Last year's prize went to Saul Perlmutter, Brian P Schmidt and Adam G Riess for the discovery of the accelerating expansion of the Universe through observations of distant supernovae. The year before that, Andre Geim and Konstantin Novoselov, both based at the University of Manchester, won the Nobel for their "groundbreaking experiments regarding the two-dimensional material graphene”.
Predictions for the winner of this year's prize are, as usual, a shot in the dark. Still, it hasn't prevented lots of attempts to do it.
Over at the Physics Buzz blog, tips include the scientists who made the first experimental confirmations of a weird quantum effect known as "entanglement". This is what Einstein called "spooky action at a distance" - in other words that two entangled particles would know what state the other was in, no matter how far apart they were, even if they were a whole universe apart. Americans Stuart Freedman and Jon Clauser and French physicist Alain Aspect were the first to verify quantum entanglement experimentally.

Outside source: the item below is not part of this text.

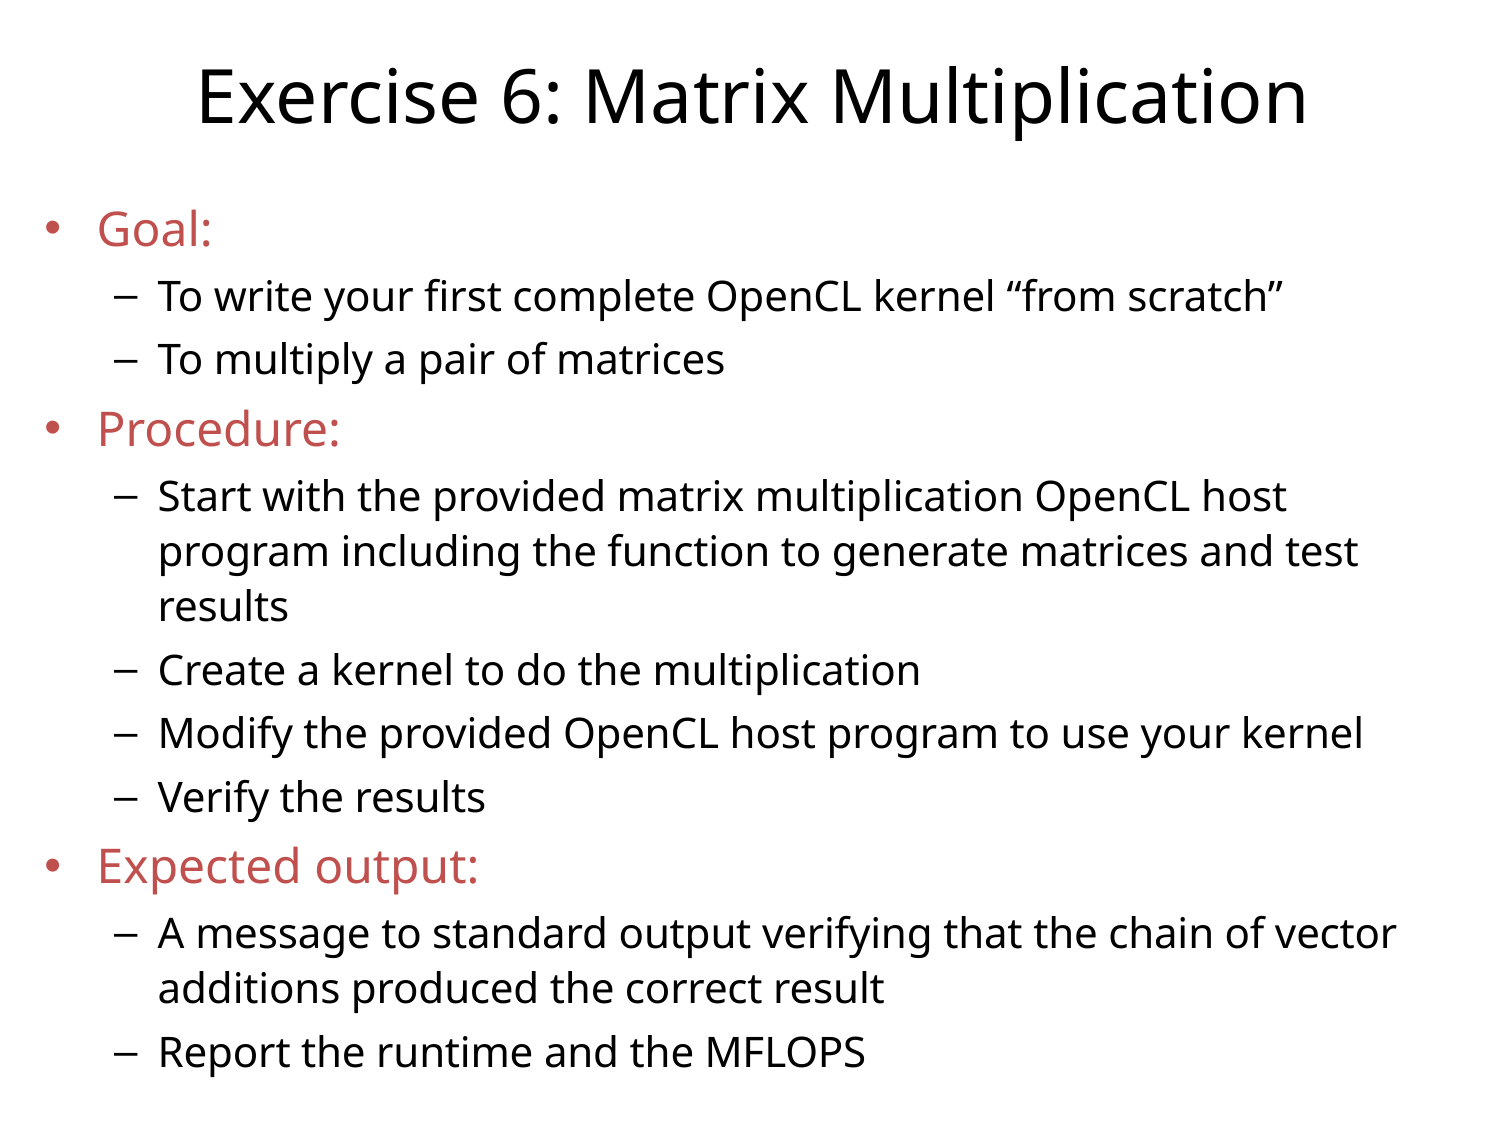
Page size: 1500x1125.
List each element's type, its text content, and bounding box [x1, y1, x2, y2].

Another quantum idea on the tips list is the engineering of quantum information, which aims to use the strange ideas of quantum mechanics to, one day, build quantum computers or to teleport particles from one place to another. Physicist Anton Zeilinger is a pioneer in this field.
And then there is the Higgs boson. Guardian science correspondent (and author of the definitive story of the hunt for the Higgs boson) Ian Sample reckons it's too early to give the award to particle physicists for their sort-of discovery, earlier this year, of the long-elusive particle that gives all other particles their mass. Cern physicist (and Guardian blogger) Jon Butterworth disagrees. If Jon is right and the Nobel committee decides to throw out its standard rules to recognise the discovery, they would have faced a headache over which people to award the prize to.
Also a possibility is John Pendry at Imperial College London, for his theoretical work on metamaterials (invisibility cloaks to you and me).